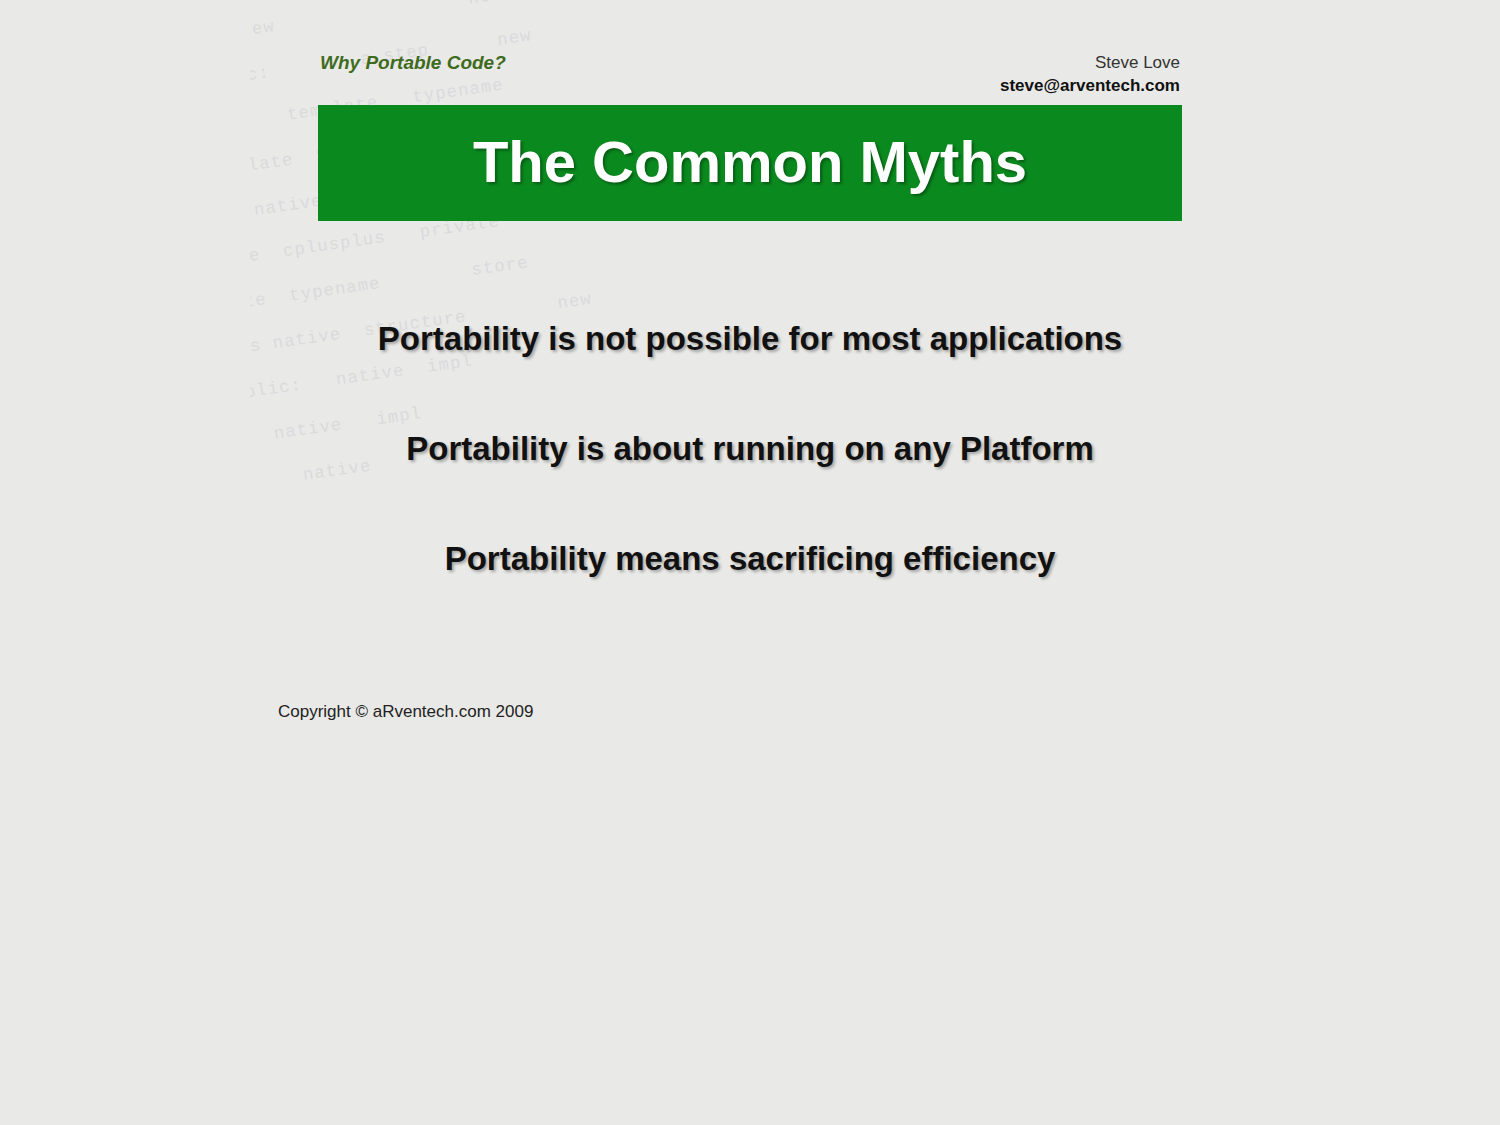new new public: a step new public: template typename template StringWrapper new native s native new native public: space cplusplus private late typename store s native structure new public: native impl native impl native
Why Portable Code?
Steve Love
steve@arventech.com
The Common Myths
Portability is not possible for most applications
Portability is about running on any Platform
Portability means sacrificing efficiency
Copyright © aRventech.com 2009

▸ **WORK INSTRUCTION**: An exact transcript of the listing is needed, free of pictures.

▸ **ANSWER TO THE EXERCISE**:
new new public: a step new public: template typename template StringWrapper new native s native new native public: space cplusplus private late typename store s native structure new public: native impl native impl native
Why Portable Code?
Steve Love
steve@arventech.com
The Common Myths
Portability is not possible for most applications
Portability is about running on any Platform
Portability means sacrificing efficiency
Copyright © aRventech.com 2009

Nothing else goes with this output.